Dr. Barbara Katz Rothman
Midwifery and the Politics of Knowledge
Tuesday, May 20, 2008 11:10am-12:00 pm, Erhart Ag. Bldg. 10, Rm 220
We tend to think of the miracle of birth as the making of babies. But midwives understand the miracle of birth to be the making of mothers: strong, competent, capable mothers who trust themselves and know their inner strength. How do midwives in non-medicalized settings organize and conduct their practice to reflect these interests?

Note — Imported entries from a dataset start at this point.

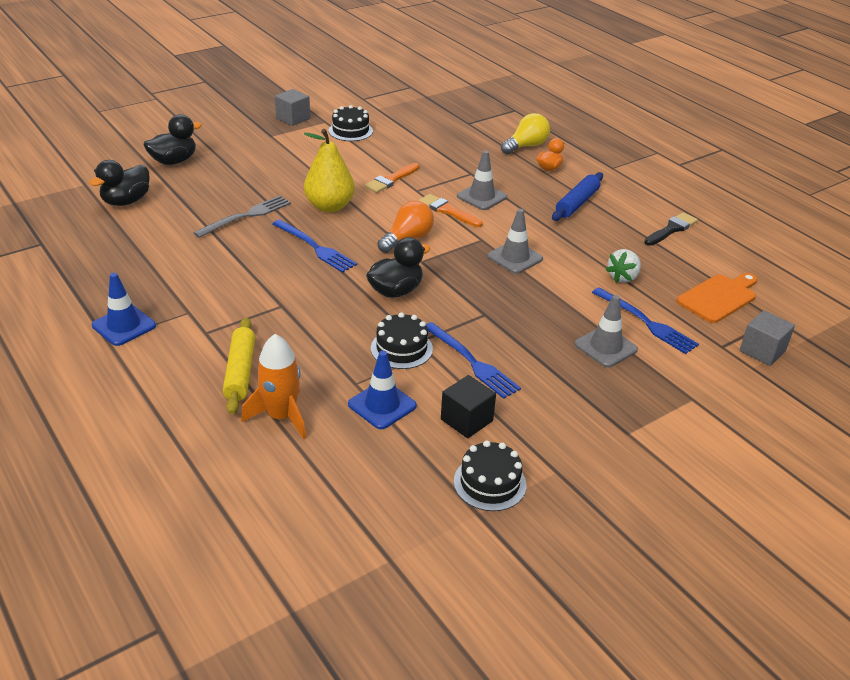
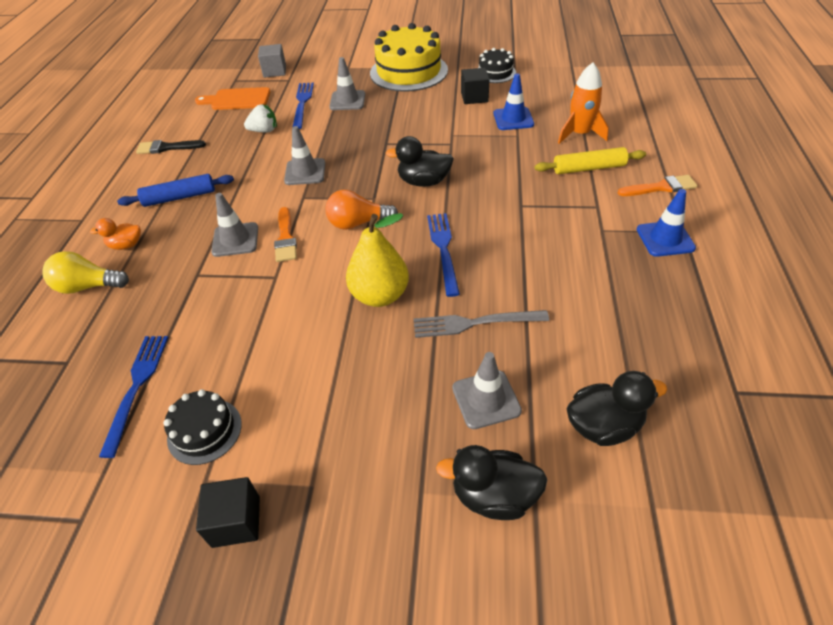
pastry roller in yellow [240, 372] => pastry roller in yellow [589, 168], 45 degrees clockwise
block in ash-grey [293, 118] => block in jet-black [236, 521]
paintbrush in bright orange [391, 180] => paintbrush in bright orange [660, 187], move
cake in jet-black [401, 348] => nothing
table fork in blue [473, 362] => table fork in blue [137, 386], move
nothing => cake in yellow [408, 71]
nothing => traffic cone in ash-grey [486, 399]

Through a Crystal Darkly: The Racial & Gender Politics of the New Genetics
Tuesday, May 20, 2008 4:10-5:30 pm, Manufacturing Bldg. 36, Rm 106
The much heralded "completion" of the human genome project in the year 2000 raises urgent questions: Do we now have a map of who we are? How will we control the uses of the potentially healing but also likely destructive and highly marketable information genetics brings us? If the history of genetics is one in which scientific knowledge has been used to create and maintain systems of oppression, what role should that history play in our decision making practices about new genetic technologies?